Sunday afternoon and I set out to run the furthest yet. I hoped for 10 miles, and rashly ptomised to push it up to 11 if anyone sponsored me today on http://www.justgiving.com/neilrichards1, which duly happened. In the end I hoped for three laps of my 3.5 mile route to get to 10.5 miles total.

I set off without my iPod which I seem to have lost, so was running late (trying to look for it) and not in the best of moods. The main problem of running without music is not just boredom but the fact that a stupid song will then otherwise fill your head the whole time.
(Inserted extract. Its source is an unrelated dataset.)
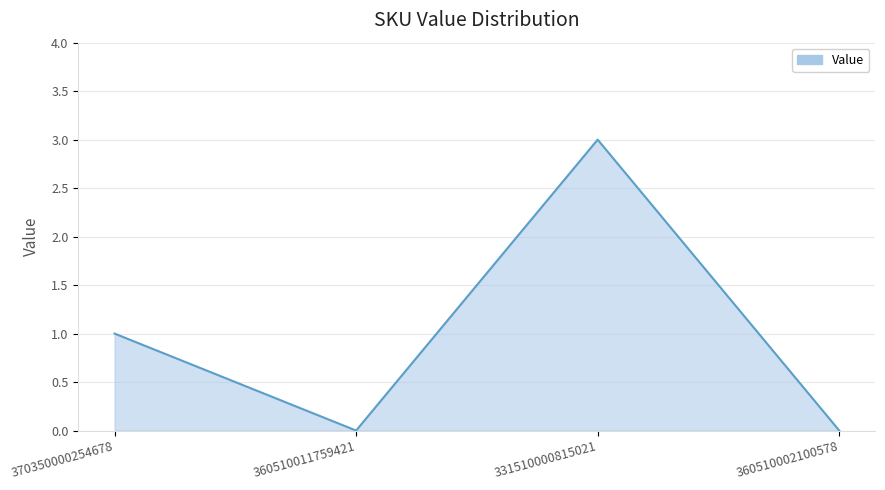

At which category does the chart reach its peak across all series?

331510000815021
In my case it was a Dulux pait advert from the 1980s ("May the gloss in Ross be a good gloss" ... remember it?)

I felt so heavy legged during the first lap right from the start - it's just so difficult to get started. ("May the windowsills of Winchester shine"). I was feeling more comfortable as it wasn't as hot as Saturday, and the foot pain from earlier in the week was missing, but the run was a struggle from start to finish.

("May doors in Wales dry hard as nails") - the second lap then started, and though I couldn't really pick up any impetus, it wasn't necessarily any worse at this point, I was fine to carry on. ("May Derby's halls dry even"). Runners were thin on the ground but those that were out sped past in both directions.

But the third lap was really hard - running slowly past my house once again after seven miles when it would have been so easy to stop. ("Celings cover well in Motherwell"). I was willing myself on towards a second wind here, and managed to trudge a couple of miles in. The problem is that I started thinking where I could stop, how much it would all hurt when I got home, where I could turn round and run back home, and how much nicer it would feel to walk rather than run - it seemed I was running so slowly that I was generating far too much effort for little gain. ("And the skirting boards of Fife have a long life ...")

There had been times when I was thinking so negatively I actually thought I was walking, only to look down at my feet to realise I was still running (just!). But anyway the point came when I stopped, and walked. As I walked, I didn't feel out of breath, or overly exhausted and sweaty, just had run out of steam in my legs. Walking briskly was fine, but I just couldn't bring myself to run. I walked a while, ran a little, then walked the rest. I think I probably did run 9 miles, but was disappointed not to have raised the bar to ten or eleven. ("So brush in hand, decorate this land with the best paint").

As I write now on Sunday evening, I feel stiff, but not as stiff as the last time I ran nine miles. My worry is just that I might have hit my limit, or at least a barrier that is going to be hard to break down, with Silverstone just three weeks today!